Multiaxial 3D MRI of the Ankle: Advanced High-Resolution Visualization of Ligaments, Tendons, and Articular Cartilage

Fritz, Benjamin; de Cesar Netto, Cesar; Fritz, Jan
MRI is a valuable tool for diagnosing a broad spectrum of acute and chronic ankle disorders, including ligament tears, tendinopathy, and osteochondral lesions. Traditional two-dimensional (2D) MRI provides a high image signal and contrast of anatomic structures for accurately characterizing articular cartilage, bone marrow, synovium, ligaments, tendons, and nerves. However, 2D MRI limitations are thick slices and fixed slice orientations. In clinical practice, 2D MRI is limited to 2 to 3 mm slice thickness, which can cause blurred contours of oblique structures due to volume averaging effects within the image slice. In addition, image plane orientations are fixated and cannot be changed after the scan, resulting in 2D MRI lacking multiplanar and multiaxial reformation abilities for individualized image plane orientations along oblique and curved anatomic structures, such as ankle ligaments and tendons. In contrast, three-dimensional (3D) MRI is a newer, clinically available MRI technique capable of acquiring high-resolution ankle MRI data sets with isotropic voxel size.

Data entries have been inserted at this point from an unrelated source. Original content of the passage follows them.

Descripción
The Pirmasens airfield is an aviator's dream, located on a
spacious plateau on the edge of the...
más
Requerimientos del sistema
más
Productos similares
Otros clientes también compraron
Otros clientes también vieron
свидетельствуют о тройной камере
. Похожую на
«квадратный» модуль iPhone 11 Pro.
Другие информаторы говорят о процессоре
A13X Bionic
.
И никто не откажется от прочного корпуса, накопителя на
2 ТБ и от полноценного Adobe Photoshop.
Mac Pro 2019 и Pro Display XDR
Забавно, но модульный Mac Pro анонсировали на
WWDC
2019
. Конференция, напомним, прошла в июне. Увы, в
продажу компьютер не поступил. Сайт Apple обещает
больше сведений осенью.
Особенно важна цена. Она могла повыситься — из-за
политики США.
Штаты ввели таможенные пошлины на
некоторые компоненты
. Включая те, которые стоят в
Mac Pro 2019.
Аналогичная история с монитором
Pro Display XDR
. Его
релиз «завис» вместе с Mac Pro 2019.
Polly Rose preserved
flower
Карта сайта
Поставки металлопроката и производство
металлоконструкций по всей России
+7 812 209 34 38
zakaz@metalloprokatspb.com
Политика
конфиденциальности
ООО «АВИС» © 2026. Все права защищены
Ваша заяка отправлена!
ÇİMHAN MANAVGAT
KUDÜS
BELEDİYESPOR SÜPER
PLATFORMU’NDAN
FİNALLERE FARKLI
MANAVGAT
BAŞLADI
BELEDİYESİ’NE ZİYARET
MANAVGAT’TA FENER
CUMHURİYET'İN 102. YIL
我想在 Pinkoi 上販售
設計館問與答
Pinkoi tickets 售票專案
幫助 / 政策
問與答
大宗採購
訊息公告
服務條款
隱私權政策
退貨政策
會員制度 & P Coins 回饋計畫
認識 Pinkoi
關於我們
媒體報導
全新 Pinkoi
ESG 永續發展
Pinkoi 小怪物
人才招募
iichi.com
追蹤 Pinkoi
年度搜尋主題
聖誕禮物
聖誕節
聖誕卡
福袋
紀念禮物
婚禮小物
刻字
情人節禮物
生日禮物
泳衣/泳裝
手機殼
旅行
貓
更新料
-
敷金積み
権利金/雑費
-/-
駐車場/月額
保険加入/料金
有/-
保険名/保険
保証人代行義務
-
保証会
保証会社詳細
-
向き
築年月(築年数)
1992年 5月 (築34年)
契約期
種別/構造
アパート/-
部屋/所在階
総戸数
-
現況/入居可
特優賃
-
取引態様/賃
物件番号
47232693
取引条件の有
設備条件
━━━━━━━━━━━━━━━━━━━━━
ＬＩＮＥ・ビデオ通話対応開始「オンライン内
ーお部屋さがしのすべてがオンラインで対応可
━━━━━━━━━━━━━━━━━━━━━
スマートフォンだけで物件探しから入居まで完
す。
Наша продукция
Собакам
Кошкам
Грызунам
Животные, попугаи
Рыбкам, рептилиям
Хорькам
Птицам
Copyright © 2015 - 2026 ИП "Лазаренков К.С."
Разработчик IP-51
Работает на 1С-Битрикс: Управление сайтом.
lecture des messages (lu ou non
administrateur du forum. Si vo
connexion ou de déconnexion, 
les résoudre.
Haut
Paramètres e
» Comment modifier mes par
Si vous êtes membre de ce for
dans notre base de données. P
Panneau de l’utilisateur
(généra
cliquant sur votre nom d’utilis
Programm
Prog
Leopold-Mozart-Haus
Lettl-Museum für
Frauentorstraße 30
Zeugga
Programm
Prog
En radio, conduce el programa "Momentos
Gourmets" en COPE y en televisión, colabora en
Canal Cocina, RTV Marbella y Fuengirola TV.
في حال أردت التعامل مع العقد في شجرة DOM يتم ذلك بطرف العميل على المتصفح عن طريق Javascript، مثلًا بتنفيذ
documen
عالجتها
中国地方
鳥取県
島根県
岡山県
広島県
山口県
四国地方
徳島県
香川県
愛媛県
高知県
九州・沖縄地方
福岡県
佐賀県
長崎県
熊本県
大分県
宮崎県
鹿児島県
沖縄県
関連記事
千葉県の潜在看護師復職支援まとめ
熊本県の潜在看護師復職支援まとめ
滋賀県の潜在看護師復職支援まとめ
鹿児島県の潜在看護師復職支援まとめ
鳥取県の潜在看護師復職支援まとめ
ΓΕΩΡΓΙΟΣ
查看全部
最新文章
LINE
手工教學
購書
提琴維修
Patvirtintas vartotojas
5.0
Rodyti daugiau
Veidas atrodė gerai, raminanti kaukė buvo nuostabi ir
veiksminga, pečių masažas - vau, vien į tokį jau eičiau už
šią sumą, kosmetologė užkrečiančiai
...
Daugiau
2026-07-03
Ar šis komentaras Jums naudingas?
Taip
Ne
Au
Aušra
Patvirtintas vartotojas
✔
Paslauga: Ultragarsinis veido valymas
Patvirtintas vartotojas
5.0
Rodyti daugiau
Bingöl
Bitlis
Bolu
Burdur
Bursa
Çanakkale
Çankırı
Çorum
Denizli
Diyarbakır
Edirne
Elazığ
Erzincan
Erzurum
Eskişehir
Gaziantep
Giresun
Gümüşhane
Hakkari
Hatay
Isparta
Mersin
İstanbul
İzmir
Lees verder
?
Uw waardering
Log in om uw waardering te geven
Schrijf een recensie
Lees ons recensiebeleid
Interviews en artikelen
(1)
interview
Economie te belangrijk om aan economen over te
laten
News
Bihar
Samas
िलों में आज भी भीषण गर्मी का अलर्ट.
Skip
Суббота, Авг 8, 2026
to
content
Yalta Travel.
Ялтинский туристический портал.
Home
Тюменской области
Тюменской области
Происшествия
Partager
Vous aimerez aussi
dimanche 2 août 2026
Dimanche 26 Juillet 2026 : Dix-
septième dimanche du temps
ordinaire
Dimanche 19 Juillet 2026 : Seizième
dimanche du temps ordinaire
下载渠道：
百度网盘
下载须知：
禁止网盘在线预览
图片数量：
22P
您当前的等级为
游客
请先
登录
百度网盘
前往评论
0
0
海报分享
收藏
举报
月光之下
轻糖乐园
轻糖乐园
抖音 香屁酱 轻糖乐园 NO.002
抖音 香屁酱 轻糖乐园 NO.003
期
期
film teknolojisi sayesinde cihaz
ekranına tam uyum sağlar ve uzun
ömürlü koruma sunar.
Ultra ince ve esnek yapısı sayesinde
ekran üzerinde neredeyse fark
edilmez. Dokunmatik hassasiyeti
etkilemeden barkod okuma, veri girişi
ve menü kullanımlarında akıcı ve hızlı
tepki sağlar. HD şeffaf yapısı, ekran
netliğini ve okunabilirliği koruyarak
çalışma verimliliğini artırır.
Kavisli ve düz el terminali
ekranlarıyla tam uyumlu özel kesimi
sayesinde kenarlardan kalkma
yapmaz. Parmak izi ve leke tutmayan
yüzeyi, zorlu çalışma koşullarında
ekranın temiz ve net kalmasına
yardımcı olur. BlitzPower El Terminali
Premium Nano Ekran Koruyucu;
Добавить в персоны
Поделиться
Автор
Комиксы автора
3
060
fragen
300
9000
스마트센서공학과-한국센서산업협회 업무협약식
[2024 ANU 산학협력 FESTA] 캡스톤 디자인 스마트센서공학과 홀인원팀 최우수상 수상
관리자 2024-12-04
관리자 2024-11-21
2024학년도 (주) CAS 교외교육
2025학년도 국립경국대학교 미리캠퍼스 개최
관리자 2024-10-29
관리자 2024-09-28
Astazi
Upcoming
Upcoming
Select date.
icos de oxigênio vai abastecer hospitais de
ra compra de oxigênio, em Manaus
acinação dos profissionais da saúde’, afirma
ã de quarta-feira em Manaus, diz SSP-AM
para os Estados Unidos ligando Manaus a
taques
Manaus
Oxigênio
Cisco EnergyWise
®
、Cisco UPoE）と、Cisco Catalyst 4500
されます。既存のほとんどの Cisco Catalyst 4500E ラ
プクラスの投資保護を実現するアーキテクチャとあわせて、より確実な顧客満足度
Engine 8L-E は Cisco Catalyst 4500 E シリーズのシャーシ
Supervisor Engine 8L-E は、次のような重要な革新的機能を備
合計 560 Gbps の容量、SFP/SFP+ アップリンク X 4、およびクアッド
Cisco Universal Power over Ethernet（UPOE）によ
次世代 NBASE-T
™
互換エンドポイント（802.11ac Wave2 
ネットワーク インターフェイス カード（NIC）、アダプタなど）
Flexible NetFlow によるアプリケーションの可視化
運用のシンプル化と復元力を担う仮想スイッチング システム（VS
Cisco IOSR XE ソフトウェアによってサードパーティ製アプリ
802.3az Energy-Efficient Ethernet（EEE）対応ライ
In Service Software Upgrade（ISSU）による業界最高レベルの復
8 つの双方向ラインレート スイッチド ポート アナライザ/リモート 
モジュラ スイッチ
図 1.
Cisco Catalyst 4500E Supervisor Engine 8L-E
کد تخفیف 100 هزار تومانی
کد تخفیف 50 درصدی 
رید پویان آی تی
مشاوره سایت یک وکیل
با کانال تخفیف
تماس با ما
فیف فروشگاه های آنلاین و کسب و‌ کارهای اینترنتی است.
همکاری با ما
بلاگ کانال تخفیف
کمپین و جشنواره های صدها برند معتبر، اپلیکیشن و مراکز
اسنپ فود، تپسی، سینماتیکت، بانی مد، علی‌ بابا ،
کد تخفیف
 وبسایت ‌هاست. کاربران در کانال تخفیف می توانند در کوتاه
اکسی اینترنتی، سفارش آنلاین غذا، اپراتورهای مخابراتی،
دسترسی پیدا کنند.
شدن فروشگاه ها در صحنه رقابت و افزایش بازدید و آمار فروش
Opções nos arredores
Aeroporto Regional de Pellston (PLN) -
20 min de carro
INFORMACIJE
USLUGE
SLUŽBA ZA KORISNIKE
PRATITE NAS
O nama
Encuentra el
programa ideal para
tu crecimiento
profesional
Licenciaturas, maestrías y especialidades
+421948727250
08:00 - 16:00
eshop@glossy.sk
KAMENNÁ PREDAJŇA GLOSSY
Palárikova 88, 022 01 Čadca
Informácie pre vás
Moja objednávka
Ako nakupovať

The inherently high spatial resolution of 3D MRI permits up to five times thinner (0.5 mm) image slices. In addition, 3D MRI can be acquired image voxel with the same edge length in all three space dimensions (isotropism), permitting unrestricted multiplanar and multiaxial image reformation and postprocessing after the MRI scan. Clinical 3D MRI of the ankle with 0.5 to 0.7 mm isotropic voxel size resolves the smallest anatomic ankle structures and abnormalities of ligament and tendon fibers, osteochondral lesions, and nerves. After acquiring the images, operators can align image planes individually along any anatomic structure of interest, such as ligaments and tendons segments. In addition, curved multiplanar image reformations can unfold the entire course of multiaxially curved structures, such as perimalleolar tendons, into one image plane. We recommend adding 3D MRI pulse sequences to traditional 2D MRI protocols to visualize small and curved ankle structures to better advantage. This article provides an overview of the clinical application of 3D MRI of the ankle, compares diagnostic performances of 2D and 3D MRI for diagnosing ankle abnormalities, and illustrates clinical 3D ankle MRI applications.